Top of Entries supplied
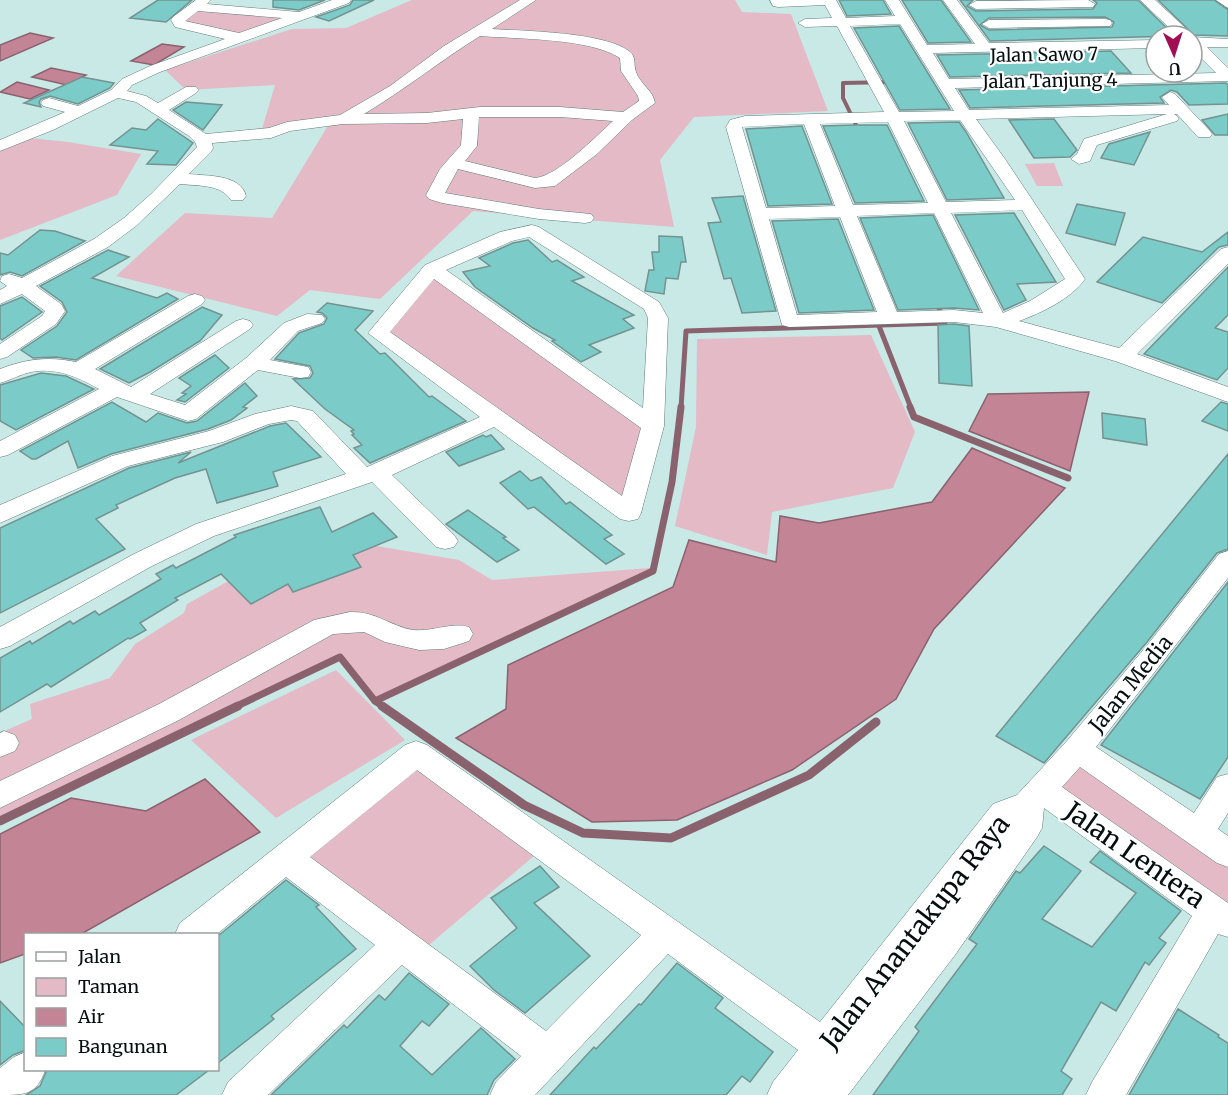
<svg xmlns="http://www.w3.org/2000/svg" width="1228" height="1095" font-family="Merriweather,serif">
  <style>
    .green { fill: #e3bac5; fill-rule: evenodd }
    .water { fill: #c38596; stroke: #8a626e; stroke-width: 1.5 }
    .lines { fill: none; stroke-linecap: round; stroke-linejoin: round }
    .stream-far3 { stroke: #8a626e; stroke-width: 4 }
    .stream-far2 { stroke: #8a626e; stroke-width: 5 }
    .stream-far1 { stroke: #8a626e; stroke-width: 7 }
    .stream { stroke: #8a626e; stroke-width: 9 }
    .building { fill: #7bccc8; stroke: #739290; stroke-width: 1.5; fill-rule: evenodd }
    .minor-casing { stroke: #5e7c79; stroke-width: 1 }
    .minor { fill: #fff; fill-rule: evenodd }
    .labels { text-anchor: middle; stroke-width: 4.5; stroke-linejoin: round; paint-order: stroke }
    .far-street-label { font-size: 18px; fill: #050f0f; stroke: #fff }
    .street-label { font-size: 21px; fill: #050f0f; stroke: #fff }
    .near-street-label { font-size: 26px; fill: #050f0f; stroke: #fff }
  </style>
  <rect width="100%" height="100%" fill="#c8e9e6"/>
  <!-- green -->
  <g class="green">
    <polygon points="412,0 735,0 742,12 791,14 828,111 694,117 660,160 674,227 473,211 380,299 310,290 277,316 116,276 185,213 272,218 329,124 262,129 275,85 186,90 165,70 292,29 346,28"/>
    <polygon points="195,7 306,16 241,38 180,24"/>
    <polygon points="30,138 68,142 141,154 117,195 0,240 0,149"/>
    <polygon points="1054,163 1063,186 1037,186 1025,164"/>
    <polygon points="432,269 653,425 629,513 378,333"/>
    <polygon points="871,335 915,432 893,488 772,512 767,555 675,526 696,427 697,339"/>
    <path d="M353 542 459 560 492 580 650 568 653 571 375 701 340 657 0 821V733L32 719 30 704 110 678 135 644 184 613 187 604 272 557ZM347 546 361 567 293 592ZM263 570 281 588 252 604 233 586Z"/>
    <polygon points="336,670 405,740 276,818 191,740"/>
    <polygon points="1077,750 1228,853 1228,922 1042,790"/>
    <polygon points="419,766 535,855 423,950 304,856"/>
  </g>
  <!-- water -->
  <g class="water">
    <polygon points="30,33 53,38 0,61 0,45"/>
    <polygon points="162,44 184,47 154,65 131,61"/>
    <polygon points="51,68 86,75 67,85 32,77"/>
    <polygon points="17,82 49,90 30,99 0,92"/>
    <polygon points="1089,392 1070,471 969,431 988,394"/>
    <polygon points="972,448 1065,488 934,629 896,699 792,770 677,820 592,822 456,738 506,709 508,665 673,587 689,540 776,562 780,516 819,523 932,502"/>
    <polygon points="205,779 260,832 83,933 26,934 25,954 0,963 0,834 71,798 146,811"/>
  </g>
  <g class="lines">
    <!-- stream-far3 -->
    <polyline class="stream-far3" points="860,133 843,98 843,83 893,82"/>
    <!-- stream-far2 -->
    <g class="stream-far2">
      <polyline points="879,326 911,408"/>
      <polyline points="681,408 686,331 945,323 936,301"/>
    </g>
    <!-- stream-far1 -->
    <g class="stream-far1">
      <polyline points="910,407 914,417 1068,478"/>
      <polyline points="375,701 384,707"/>
      <polyline points="235,707 340,657 375,701 653,571 672,482 681,407"/>
    </g>
    <!-- stream -->
    <g class="stream">
      <polyline points="382,706 524,805 583,833 671,838 809,775 876,722"/>
      <polyline points="0,821 238,706"/>
    </g>
  </g>
  <!-- building -->
  <g class="building">
    <polygon points="158,0 192,0 166,22 130,18"/>
    <polygon points="273,0 325,0 299,10 273,7"/>
    <polygon points="353,0 374,0 329,21 316,17 350,5"/>
    <polygon points="839,0 883,0 891,14 847,16"/>
    <polygon points="902,0 941,0 971,42 928,43"/>
    <path d="M960 0H973L967 6 976 11 1093 9 1097 3 1093 0H1138L1175 36 990 41ZM1105 17 1114 22 1112 27 989 30 980 25 989 18Z"/>
    <polygon points="1158,0 1214,0 1228,10 1228,36 1194,35"/>
    <polygon points="899,26 950,109 900,110 854,28"/>
    <polygon points="1111,51 1131,73 950,77 937,55"/>
    <polygon points="82,77 114,83 110,88 78,104 50,96 41,99 39,102 41,107 24,103"/>
    <polygon points="1226,83 1228,85 1228,104 1189,105 1177,92 1171,90 1160,97 1164,103 970,108 959,90"/>
    <polygon points="186,102 222,105 203,130 173,110"/>
    <polygon points="1228,114 1228,135 1215,135 1202,120"/>
    <polygon points="158,119 193,143 176,165 147,164 158,151 110,145 132,128 146,130"/>
    <polygon points="1054,119 1077,150 1070,157 1034,158 1009,120"/>
    <polygon points="959,122 966,132 1004,198 947,200 908,123"/>
    <polygon points="856,125 887,125 924,201 855,203 823,126"/>
    <polygon points="802,126 832,204 768,206 746,129"/>
    <polygon points="1150,132 1134,165 1101,158 1109,144"/>
    <polygon points="743,196 776,311 742,313 731,278 724,279 708,223 721,222 712,198"/>
    <polygon points="1077,204 1125,213 1115,245 1066,233"/>
    <polygon points="1014,213 1056,282 1017,284 1026,300 1004,310 955,215"/>
    <polygon points="933,215 979,310 954,308 898,310 860,218"/>
    <polygon points="838,219 874,310 799,313 772,221"/>
    <polygon points="40,230 55,231 85,241 22,276 10,272 0,275 0,253 8,255"/>
    <polygon points="1228,232 1228,245 1219,247 1162,303 1097,282 1143,237 1202,252"/>
    <polygon points="659,236 682,237 686,262 681,262 678,279 666,278 664,294 645,291 649,270 654,270 652,252 659,252"/>
    <polygon points="528,240 552,262 557,260 584,277 572,281 634,315 623,319 634,328 589,345 601,352 581,362 552,341 555,340 533,328 475,287 463,272 490,266 479,258 513,243"/>
    <polygon points="108,250 129,257 92,278 157,298 167,293 178,299 76,360 56,357 33,358 21,350 57,326 67,312 62,302 40,286"/>
    <polygon points="1228,267 1228,315 1215,328 1228,332 1228,368 1217,380 1144,354"/>
    <polygon points="22,297 42,312 2,340 0,338 0,306"/>
    <polygon points="327,303 373,311 355,330 380,354 385,353 429,397 432,396 466,421 370,463 354,448 362,445 352,435 354,434 351,431 354,430 325,409 293,379 310,378 313,373 310,366 275,359 299,333 324,324 327,318 322,313 317,312"/>
    <polygon points="202,307 222,315 200,341 150,372 129,383 100,369"/>
    <polygon points="954,324 969,326 972,386 939,383 938,325"/>
    <polygon points="215,355 229,368 185,402 177,400 186,394 182,393 191,386 179,378"/>
    <polygon points="41,373 66,376 94,389 16,430 0,421 0,385"/>
    <polygon points="245,383 257,396 243,407 247,408 231,420 208,429 111,454 78,468 68,441 36,459 32,459 20,451 112,402 146,422 158,413 187,423 197,421"/>
    <polygon points="1221,402 1228,404 1228,431 1202,421"/>
    <polygon points="1102,413 1145,419 1147,445 1103,438"/>
    <polygon points="286,423 321,457 273,472 278,486 217,503 206,469 175,478 116,505 118,508 96,519 125,549 0,613 0,528 129,468 191,452 178,463 270,426"/>
    <polygon points="483,435 486,437 491,435 504,449 459,466 446,452"/>
    <polygon points="1228,454 1228,549 1217,553 1147,642 1044,763 996,736"/>
    <polygon points="520,471 531,481 541,477 566,504 570,502 612,535 604,539 624,554 606,564 534,507 528,509 500,483"/>
    <polygon points="320,507 332,532 373,513 397,537 353,555 361,567 293,592 288,584 251,604 221,574 175,598 178,600 140,623 146,630 130,639 128,638 51,687 47,684 0,712 0,658 30,641 32,644 70,621 73,624 95,611 99,615 161,579 156,574 173,565 176,568 236,537 234,535"/>
    <polygon points="468,510 506,537 503,538 519,550 497,562 446,524"/>
    <polygon points="1228,582 1228,757 1200,799 1101,745"/>
    <polygon points="1044,846 1081,871 1042,919 1092,947 1136,893 1090,862 1100,851 1181,911 1159,938 1166,943 1149,965 1145,962 1116,1011 1101,1002 1061,1071 1072,1079 1062,1095 873,1095 919,1031 915,1027 977,944 969,939 1016,871 1020,873"/>
    <polygon points="540,866 559,887 534,903 590,956 525,1013 494,990 470,966 517,928 491,898"/>
    <polygon points="286,880 319,905 316,907 356,949 271,1016 274,1019 218,1063 218,936"/>
    <polygon points="677,963 723,998 715,1008 773,1052 750,1082 742,1076 726,1095 550,1095 594,1047 596,1049 639,1004 641,1005"/>
    <polygon points="409,973 449,1004 429,1026 422,1021 400,1046 432,1075 481,1028 515,1059 494,1080 487,1095 271,1095 344,1025 347,1028 379,995 385,1000"/>
    <polygon points="0,1001 26,1028 26,1050 13,1055 0,1065"/>
    <polygon points="1178,1009 1219,1035 1218,1037 1228,1043 1228,1095 1129,1095"/>
    <polygon points="47,1070 209,1070 176,1095 26,1095 40,1086"/>
  </g>
  <g class="lines">
    <defs>
      <g id="minor">
        <path d="M196 0H211L207 4 299 12 332 0H351L349 3 160 72 132 85 127 91 146 96 158 103 186 87H196L199 90 196 93 169 110 206 134 269 128 287 122 340 115 390 86 444 46 520 0H536L492 29C524 31 603 32 629 51 637 57 633 64 636 72 640 84 653 90 655 103L632 120 597 154 555 186 535 188 458 169 445 193 539 209 591 214 594 218 591 222 585 223 539 219 442 203 429 199 426 195 440 169 461 145 463 119 427 123 343 124 290 131 271 138 212 143 213 148 211 152 189 174C206 176 241 174 246 196L243 200H231C221 184 198 186 180 184L136 226 108 247 36 286 61 304 65 311 56 324 7 357 0 359V344L42 316 45 311 22 294 0 304V290L7 286 0 281 2 276 9 274 22 278 94 239 124 218 151 194 197 147 195 142 189 136 136 102 118 98 53 130 0 151V140L65 112 43 106 41 103 43 100 49 98 78 106 111 90 122 79 150 66 225 39 175 27 171 20 173 17ZM198 11 282 18 239 33 185 21ZM480 36C517 39 590 38 620 58L621 71 638 96 639 101 623 112 560 107H480L427 113 364 114C404 90 440 61 480 36ZM479 117H560L613 121C595 137 558 176 535 178L465 161 477 146Z"/>
        <path d="M770 0H836L846 18 895 16 885 0H899L927 45 975 44 943 0H957L989 43 1156 40V48L933 53 949 79 1216 73 1192 49V36H1178L1140 0H1155L1191 33 1192 37 1228 39V47H1207L1228 68V81L955 88 969 110 1169 105 1162 97 1170 92 1175 94 1210 131 1212 134 1210 137H1198L1177 114H1174L1179 118 1177 121 1097 145 1090 161 1079 164 1071 159 1077 154 1084 139 1167 114 976 119 1005 159 1085 279C1071 299 1041 313 1019 321L1119 348 1221 249 1228 247V264L1137 354 1228 387V402L1115 361 996 327 954 322 789 327 782 325 726 127 730 120 745 116 884 112 837 26 805 27 798 23 805 19 832 18 825 5 778 7 773 6ZM900 24 954 111 899 112 850 26ZM960 120 1015 200 946 202 904 121ZM888 122 928 203 853 205 820 124ZM804 124 835 206 766 208 742 127ZM1022 210 1065 279 1030 301 1003 313 951 213ZM934 213 983 313 954 310 897 312 857 216ZM840 217 877 312 797 315 769 219Z"/>
        <polygon points="1088,0 1095,4 1093,7 976,9 969,5 976,1"/>
        <polygon points="1216,0 1228,0 1228,8"/>
        <polygon points="1105,19 1110,20 1112,23 1110,26 989,28 982,24 989,20"/>
        <path d="M532 225 539 227 659 302 668 318 664 426 641 513 638 519 629 521 620 519 494 427 392 475 454 535 458 541 454 547 445 549 436 547 372 482 214 536 152 566 10 646 0 649V627L134 554 196 524 346 474 297 421 291 420 269 424 223 442 128 466 0 523V505L112 456 209 431 255 414 291 406 313 411 367 467 480 417 368 333 425 265 500 232ZM529 237 644 309 648 318 643 408 446 270 512 241ZM434 279 641 428 622 496 390 332Z"/>
        <path d="M195 294 202 296 205 300 202 304 95 369 131 387 236 321 243 319 250 321 253 325 250 329 150 394 185 405 246 358 284 323 307 314 322 315 325 319 322 323 298 331 270 360 308 367 311 372 308 377 300 378 258 370 196 419 188 421 117 397 8 455 0 457V441L99 389C77 377 57 367 31 372 21 374 11 380 0 383V369C26 359 48 356 76 362L188 296Z"/>
        <path d="M1228 551V578L1096 747 1194 813 1217 777 1228 774V813L1218 829 1228 836V867L1217 863 1080 767 1062 787 1228 903V937L1218 934 1126 1095H1086L1092 1082 1192 916 1044 808 1042 828 1037 837 955 955 848 1095H767L773 1082 798 1050 668 954 535 1095H490L496 1082 521 1056 402 965 268 1095H222L228 1082 375 945 286 877 217 934H175L180 923 405 745 416 741 427 745 820 1022 993 804 1017 795 1066 742 1149 643 1219 554ZM417 770 641 935 546 1031 310 857Z"/>
        <path d="M350 612C376 611 390 626 413 630 432 632 451 622 469 627L473 634 469 641 444 649 419 650 385 642 364 632 333 634 179 720 0 808V781L159 704 314 620Z"/>
        <polygon points="4,731 15,735 19,743 15,751 0,757 0,733"/>
        <path d="M26 1052V1070H45C37 1095 24 1095 0 1095V1068L14 1057Z"/>
      </g>
    </defs>
    <!-- minor casing -->
    <use href="#minor" class="minor-casing"/>
    <!-- minor -->
    <use href="#minor" class="minor"/>
  </g>
  <g class="labels">
    <!-- far-street labels -->
    <g class="far-street-label">
      <text transform="translate(1044 55) rotate(-1)" y="6">Jalan Sawo 7</text>
      <text transform="translate(1050 81) rotate(-1)" y="6">Jalan Tanjung 4</text>
    </g>
    <!-- street labels -->
    <g class="street-label">
      <text transform="translate(1131 684) rotate(-51)" y="7">Jalan Media</text>
    </g>
    <!-- near-street labels -->
    <g class="near-street-label">
      <text transform="translate(1135 855) rotate(35)" y="9">Jalan Lentera</text>
      <text transform="translate(915 932) rotate(-52)" y="9">Jalan Anantakupa Raya</text>
    </g>
  </g>
  <!-- legend -->
  <rect x="24" y="933" width="195" height="138" fill="#ffffff" stroke="#9b9f9f" stroke-width="1.5"/>
  <rect x="36" y="952" width="30" height="9" fill="#ffffff" stroke="#9b9f9f" stroke-width="1.5"/>
  <text x="78" y="963" font-size="18" fill="#050f0f">Jalan</text>
  <rect x="36" y="978" width="30" height="18" fill="#e3bac5" stroke="#9b9f9f" stroke-width="1.5"/>
  <text x="78" y="993" font-size="18" fill="#050f0f">Taman</text>
  <rect x="36" y="1008" width="30" height="18" fill="#c38596" stroke="#9b9f9f" stroke-width="1.5"/>
  <text x="78" y="1023" font-size="18" fill="#050f0f">Air</text>
  <rect x="36" y="1038" width="30" height="18" fill="#7bccc8" stroke="#9b9f9f" stroke-width="1.5"/>
  <text x="78" y="1053" font-size="18" fill="#050f0f">Bangunan</text>
  <!-- north arrow -->
  <g transform="translate(1174 54) rotate(177)"><circle r="28" fill="#ffffff" stroke="#9b9f9f" stroke-width="1.5"/>
  <path d="M0-4.5L10 22L0 15L-10 22Z" fill="#a10e52"/>
  <text y="-9" font-size="16" font-weight="bold" text-anchor="middle" fill="#050f0f">U</text>
  </g>
</svg>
Bottom of Entries supplied
Working through the records, find each line containing the word "ffffff" and copy it.

  <rect x="24" y="933" width="195" height="138" fill="#ffffff" stroke="#9b9f9f" stroke-width="1.5"/>
  <rect x="36" y="952" width="30" height="9" fill="#ffffff" stroke="#9b9f9f" stroke-width="1.5"/>
  <g transform="translate(1174 54) rotate(177)"><circle r="28" fill="#ffffff" stroke="#9b9f9f" stroke-width="1.5"/>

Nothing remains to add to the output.